STORED DATA:
----
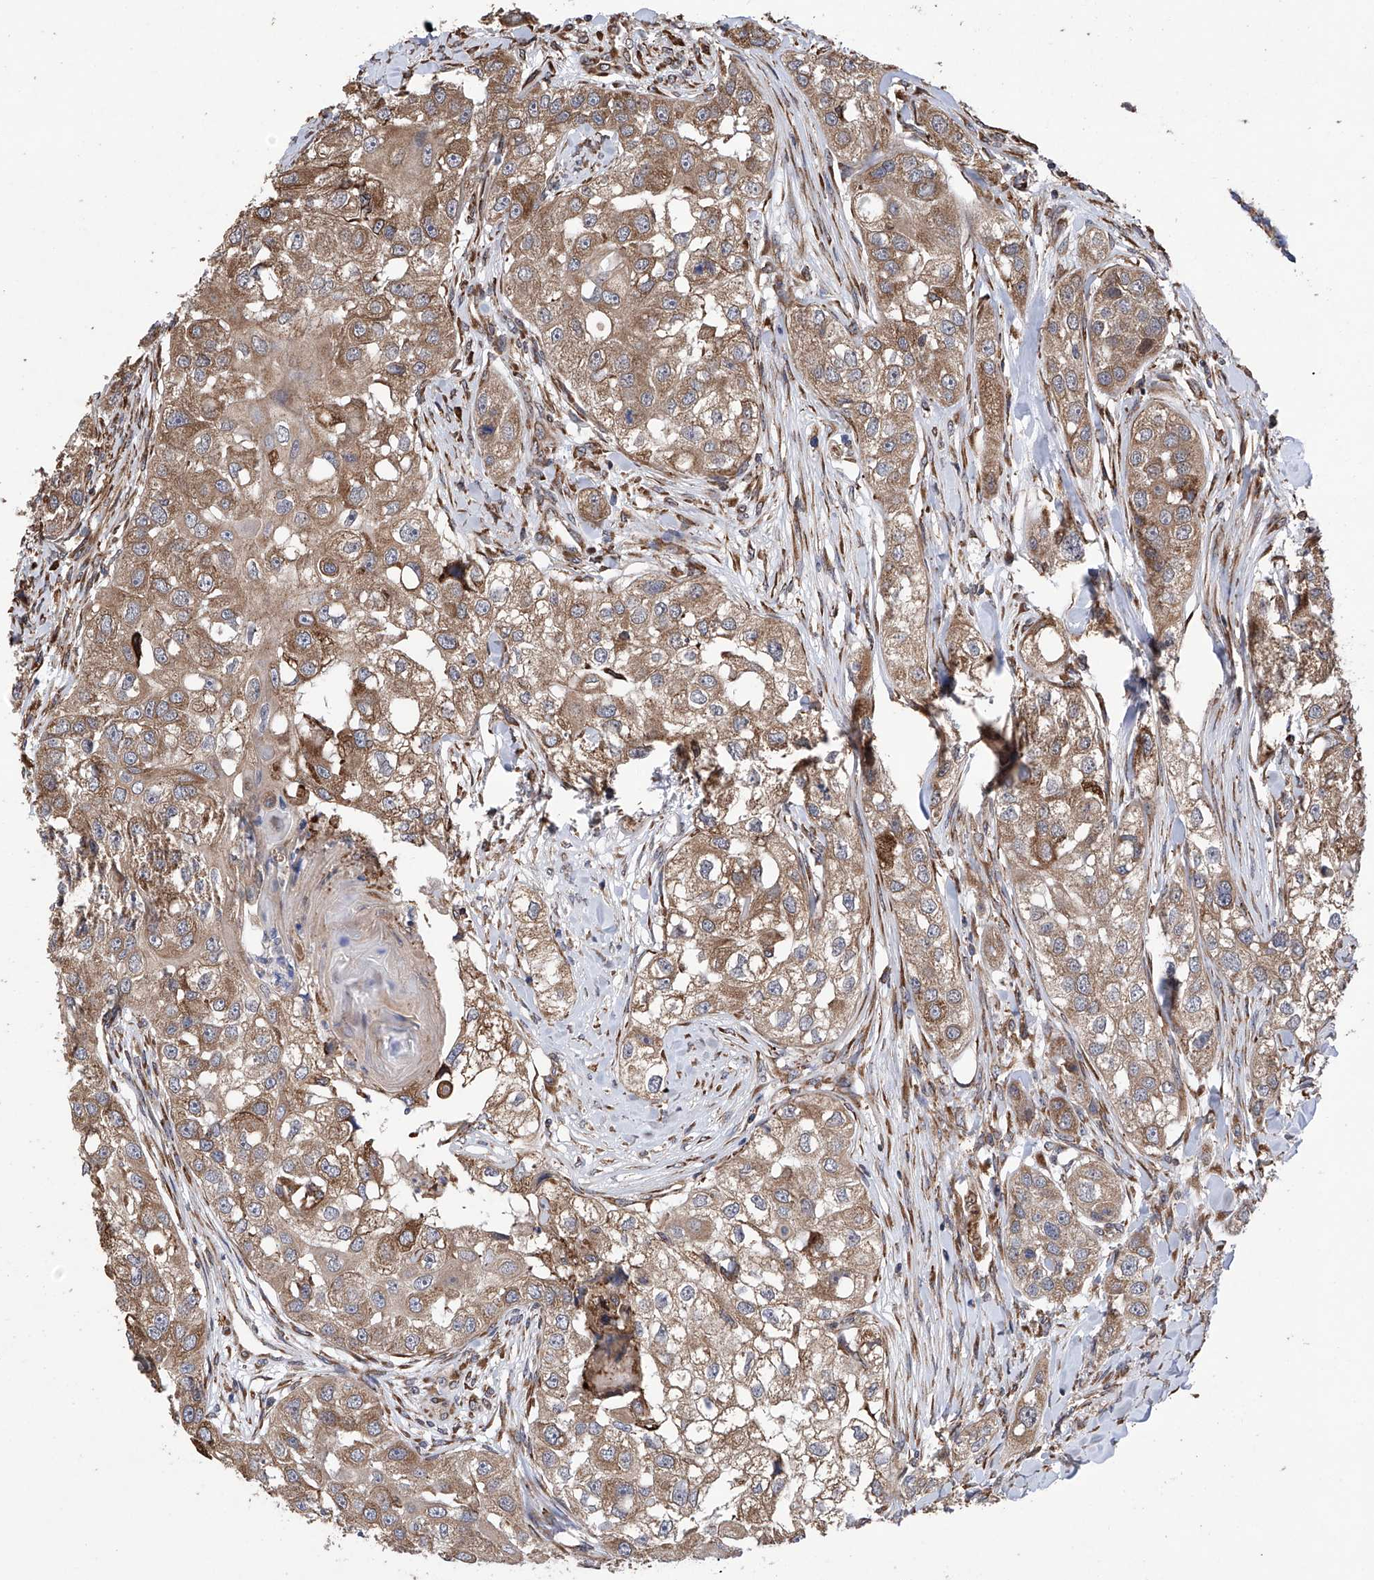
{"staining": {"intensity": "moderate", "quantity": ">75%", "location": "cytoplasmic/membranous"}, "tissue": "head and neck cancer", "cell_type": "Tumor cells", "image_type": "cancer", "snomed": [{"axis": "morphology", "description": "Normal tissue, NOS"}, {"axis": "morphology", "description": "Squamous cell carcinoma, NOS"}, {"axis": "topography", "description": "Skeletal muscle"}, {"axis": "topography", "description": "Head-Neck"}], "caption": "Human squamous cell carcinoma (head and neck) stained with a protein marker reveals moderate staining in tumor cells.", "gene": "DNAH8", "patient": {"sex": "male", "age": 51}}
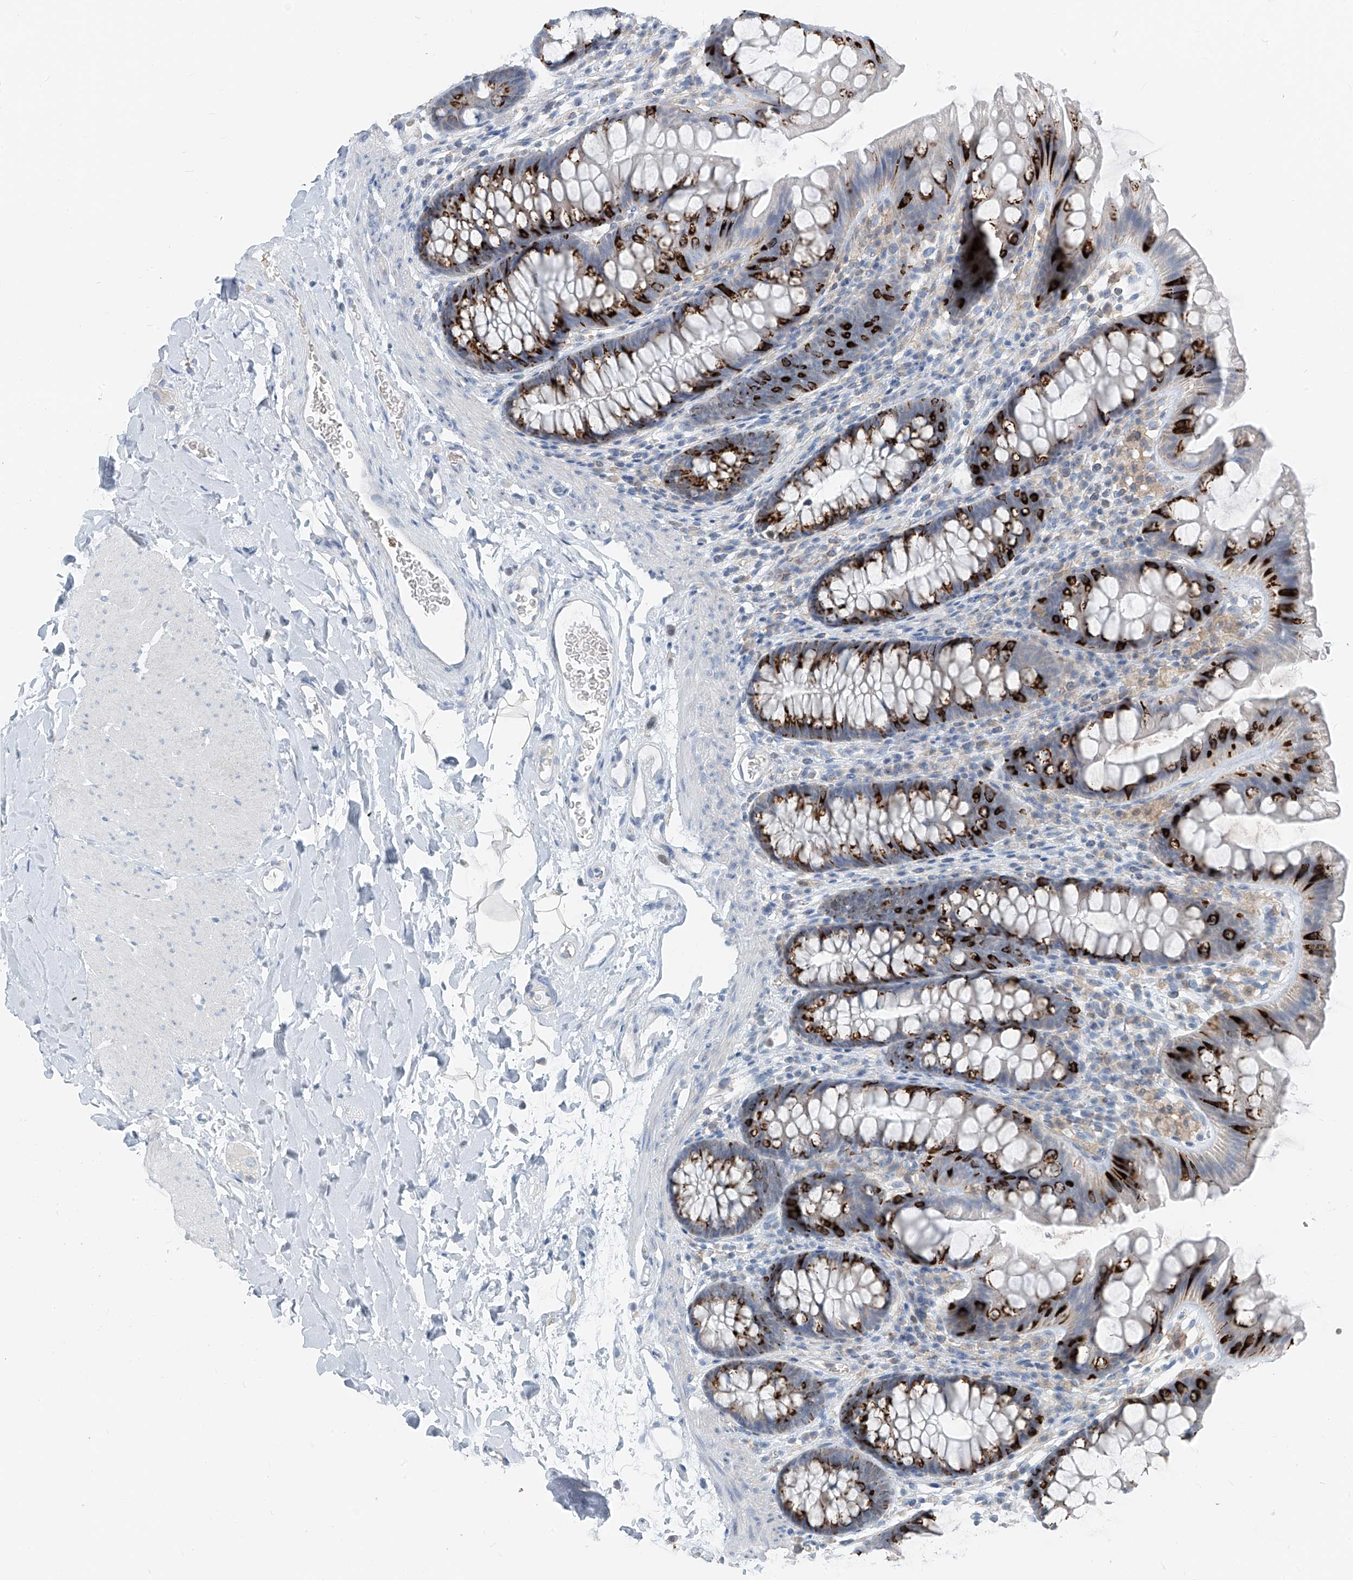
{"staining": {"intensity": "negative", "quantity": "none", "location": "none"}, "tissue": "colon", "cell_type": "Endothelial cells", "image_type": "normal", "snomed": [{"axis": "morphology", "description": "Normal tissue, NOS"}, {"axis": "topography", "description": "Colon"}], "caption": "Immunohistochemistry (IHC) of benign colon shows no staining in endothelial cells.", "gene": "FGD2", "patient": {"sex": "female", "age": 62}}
----
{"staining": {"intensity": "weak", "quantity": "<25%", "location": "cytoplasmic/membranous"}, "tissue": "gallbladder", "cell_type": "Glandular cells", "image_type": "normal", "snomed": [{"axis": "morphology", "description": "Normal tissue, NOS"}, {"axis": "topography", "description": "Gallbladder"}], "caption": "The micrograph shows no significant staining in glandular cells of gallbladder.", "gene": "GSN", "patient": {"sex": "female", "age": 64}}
----
REQUIRED ACTION:
Transcribe, word for word, the lines of the listing above from the one that contains "cell carcinoma (head" through the one that contains "(IHC) of benign", keeping both ends and dropping the pictures.

RESPONSE:
{"staining": {"intensity": "moderate", "quantity": ">75%", "location": "cytoplasmic/membranous"}, "tissue": "head and neck cancer", "cell_type": "Tumor cells", "image_type": "cancer", "snomed": [{"axis": "morphology", "description": "Normal tissue, NOS"}, {"axis": "morphology", "description": "Squamous cell carcinoma, NOS"}, {"axis": "topography", "description": "Skeletal muscle"}, {"axis": "topography", "description": "Head-Neck"}], "caption": "Human squamous cell carcinoma (head and neck) stained with a protein marker reveals moderate staining in tumor cells.", "gene": "DNAH8", "patient": {"sex": "male", "age": 51}}
{"staining": {"intensity": "negative", "quantity": "none", "location": "none"}, "tissue": "colon", "cell_type": "Endothelial cells", "image_type": "normal", "snomed": [{"axis": "morphology", "description": "Normal tissue, NOS"}, {"axis": "topography", "description": "Colon"}], "caption": "Immunohistochemistry (IHC) of benign colon shows no staining in endothelial cells.", "gene": "FGD2", "patient": {"sex": "female", "age": 62}}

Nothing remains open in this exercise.